HERSH: RUMMY APPROVED INTERROGATION PLAN

"The roots of the Abu Ghraib prison scandal lie not in the criminal inclinations of a few Army reservists," reports Sy Hersh in tomorrow's New Yorker, "but in a decision, approved last year by Secretary of Defense Donald Rumsfeld, to expand a highly secret operation, which had been focussed on the hunt for Al Qaeda, to the interrogation of prisoners in Iraq. Rumsfeld's decision embittered the American intelligence community, damaged the effectiveness of élite combat units, and hurt America’s prospects in the war on terror."

According to interviews with several past and present American intelligence officials, the Pentagon’s operation, known inside the intelligence community by several code words, including Copper Green, encouraged physical coercion and sexual humiliation of Iraqi prisoners in an effort to generate more intelligence about the growing insurgency in Iraq. A senior C.I.A. official, in confirming the details of this account last week, said that the operation stemmed from Rumsfeld’s long-standing desire to wrest control of America’s clandestine and paramilitary operations from the C.I.A.

Rumsfeld, during appearances last week before Congress to testify about Abu Ghraib, was precluded by law from explicitly mentioning highly secret matters in an unclassified session. But he conveyed the message that he was telling the public all that he knew about the story. He said, “Any suggestion that there is not a full, deep awareness of what has happened, and the damage it has done, I think, would be a misunderstanding.” The senior C.I.A. official, asked about Rumsfeld’s testimony and that of Stephen Cambone, his Under-Secretary for Intelligence, said, "Some people think you can bullshit anyone."

THERE'S MORE: A Newsweek report comes to similar conclusions. "The Bush administration created a bold legal framework to justify this system of interrogation," according the magazine. "What started as a carefully thought-out, if aggressive, policy of interrogation in a covert war—designed mainly for use by a handful of CIA professionals—evolved into ever-more ungoverned tactics that ended up in the hands of untrained MPs in a big, hot war. Originally, Geneva Conventions protections were stripped only from Qaeda and Taliban prisoners. But later Rumsfeld himself, impressed by the success of techniques used against Qaeda suspects at Guantanamo Bay, seemingly set in motion a process that led to their use in Iraq."

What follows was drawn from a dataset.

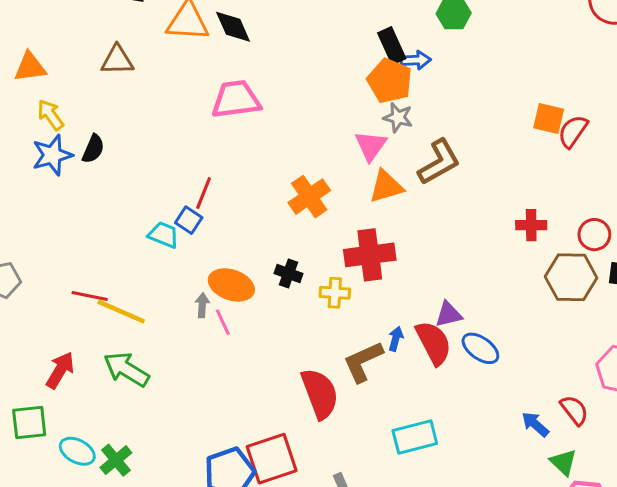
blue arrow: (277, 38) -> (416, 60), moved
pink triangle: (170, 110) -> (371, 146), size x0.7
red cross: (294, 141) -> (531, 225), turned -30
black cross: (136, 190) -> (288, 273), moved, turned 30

AND MORE: "It's pure, unadulterated fantasy," a Pentagon spokesperson says of Hersh's report. "We don't discuss covert programs, but nothing in any covert program would have led anyone to sanction activity like what was seen on those videos."

To which Phil Carter responds, "This isn't exactly an unequivocal denial. For one thing, it leaves open the possibility that the Pentagon might have sanctioned what was depicted in the many photographs now in the public domain."

Josh Marshall adds, "Rumsfeld spokesman Larry Di Rita's widely-quoted statement -- 'Assertions apparently being made in the latest New Yorker article on Abu Ghraib and the abuse of Iraqi detainees are outlandish, conspiratorial, and filled with error and anonymous conjecture.' -- isn't a denial, it's splutter -- a classic non-denial denial."